Rift developers created a stupid number of out door bosses. But at the lowest of levels people who bought the collectors edition had a massive advantage, speed. When people hit level cap Level 50 they were stuck with very little to do. The game launched without a dungeon finding tool. This is a problem if you are trying to find a group since you have to basically stay online for hours looking at Level 50 chat for a group.
This social system is supposed to create bonds, what it does instead is create guild elitism. Guild elitism exists when raid guilds maintain control of a rare resource. A rare resource in the game might be… tanks. Tanks really only want to raid and will only pug until they are geared. There is no reason to continue afterwards. This meant that the second wave of 50s were… screwed.
A dungeon finder was introduced again for a third wave of levelers after their first discount sale. This dungeon finder was actually worse than the social method. The dungeon finder was awful. T1 dungeons did not have a very good queue either.
The T2 queues were really the only ones that ever had any one in their queue. It was awkward because you had stat requirements you had to meet to queue up. So you spent a stupid amount of game grinding. When one grind ended another grind would begin, then another and another and another.
It was a game that just grinded out stuff. Some people like grinding. This game attracted a lot of grinders. There are people who capped out their achievement points and were waiting on the next patch just to cap them out again.
There were tones of cool puzzles that required intelligence to do them. But they were organized in such a way that they were not all that fun. Bejeweled is a fun puzzle game. Plants vs. Zombies is a fun puzzle game. Tetris is a fun puzzle game. But what Rift offered us in puzzles is not fun. They were just things you did to grind out.

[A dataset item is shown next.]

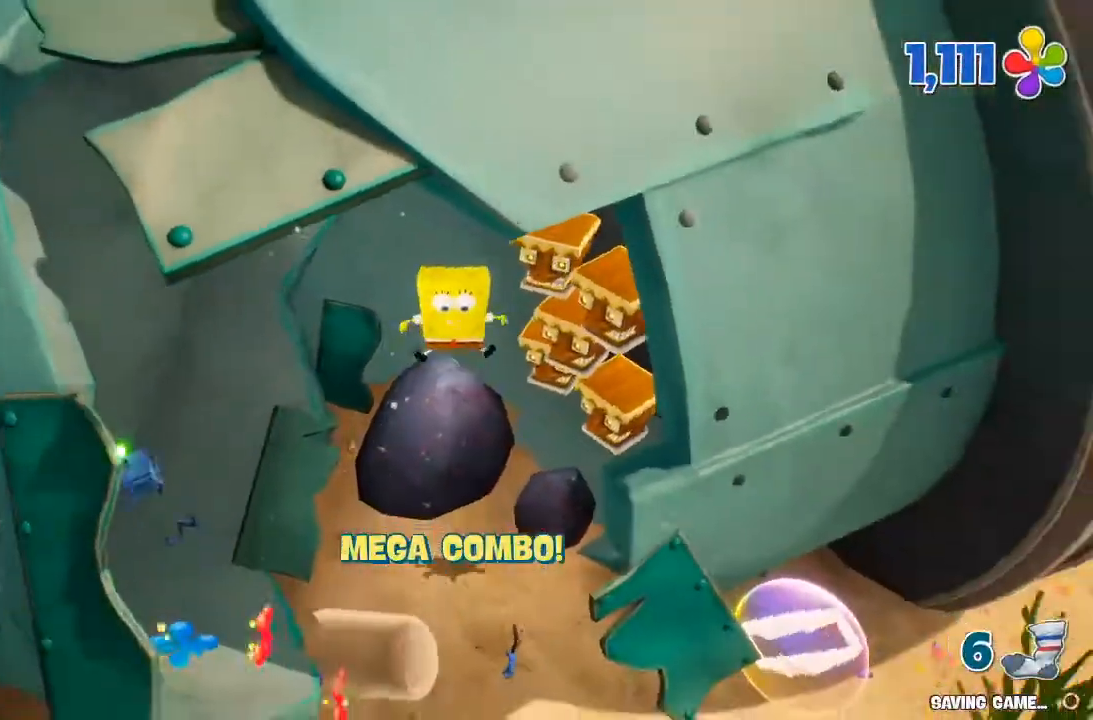
Gameplay with a controller (Xbox layout); each line is a JSON object with the inputs held at the frame after it (dt_ms = milliseconds from this image to that frame). "events" lists button and stick changes between this image and that frame as [ms after this image, input, new state], when the widget could be followed in between. Not read: DPAD_DOWN DPAD_LEFT DPAD_RIGHT DPAD_UP L3 R3.
{"dt_ms": 500, "buttons": [], "left_stick": "up-right", "right_stick": "center", "events": [[333, "A", "down"], [433, "A", "up"], [433, "left_stick", "up-right"]]}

So the game was obviously not going to interest people who solve puzzles to keep playing. There was also lore. There are people like myself who love lore. They thrive on reading the books that become collections. They love reading quest text and figuring out the story arch. They enjoy watching events or videos telling stories. But the developers at Rift were not really all that into story telling, nor are most MMO developers. These elements create a fantastic story arch that is exciting and nail bitingly interesting.

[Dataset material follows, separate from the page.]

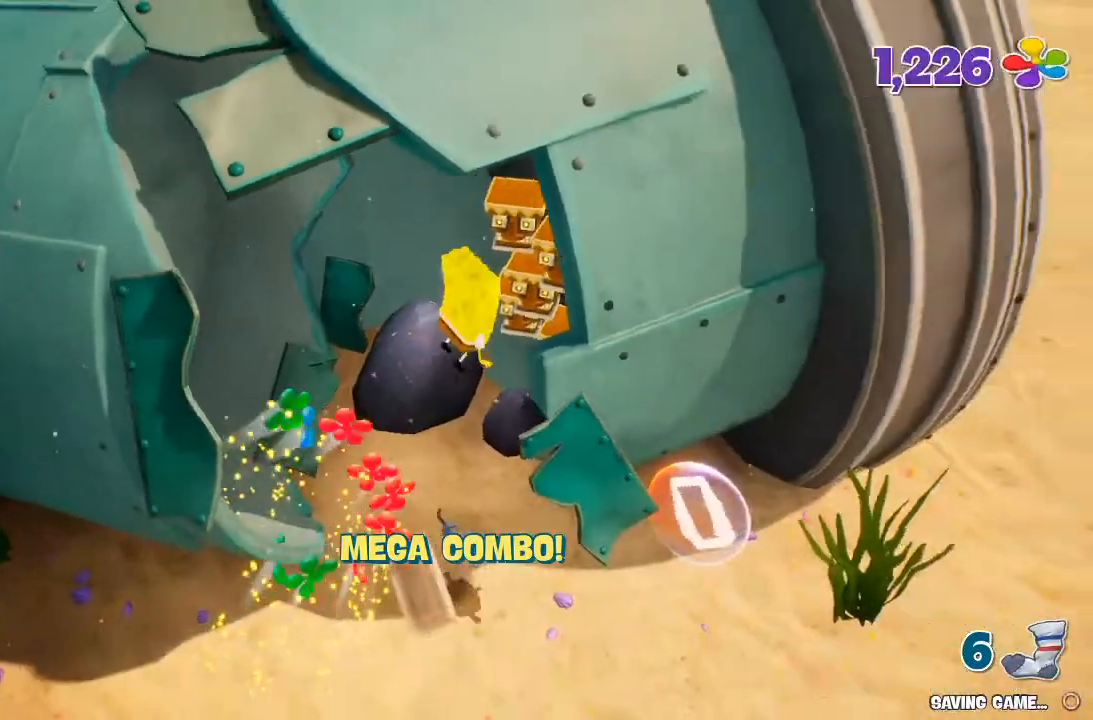
{"dt_ms": 500, "buttons": ["A"], "left_stick": "center", "right_stick": "center", "events": [[167, "left_stick", "center"], [333, "left_stick", "down"], [467, "A", "down"], [500, "left_stick", "center"]]}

But… this game does not have it. You really do not have any connection to any of the characters and you do not see any reason to hate your enemies. This was something WoW was also weak at. The main problem is that both of these games are trying to build the story through the people you are trying to kill. Villains are designed in a story to create a challenge for a hero.
A hero-villain has become popular because they are the ultimate tragic figure. But by telling a story through the villain all you end up doing is demonizing your own side and thus making the gaming experience unfun and disinteresting. The game just stunk of a blandness that had something missing.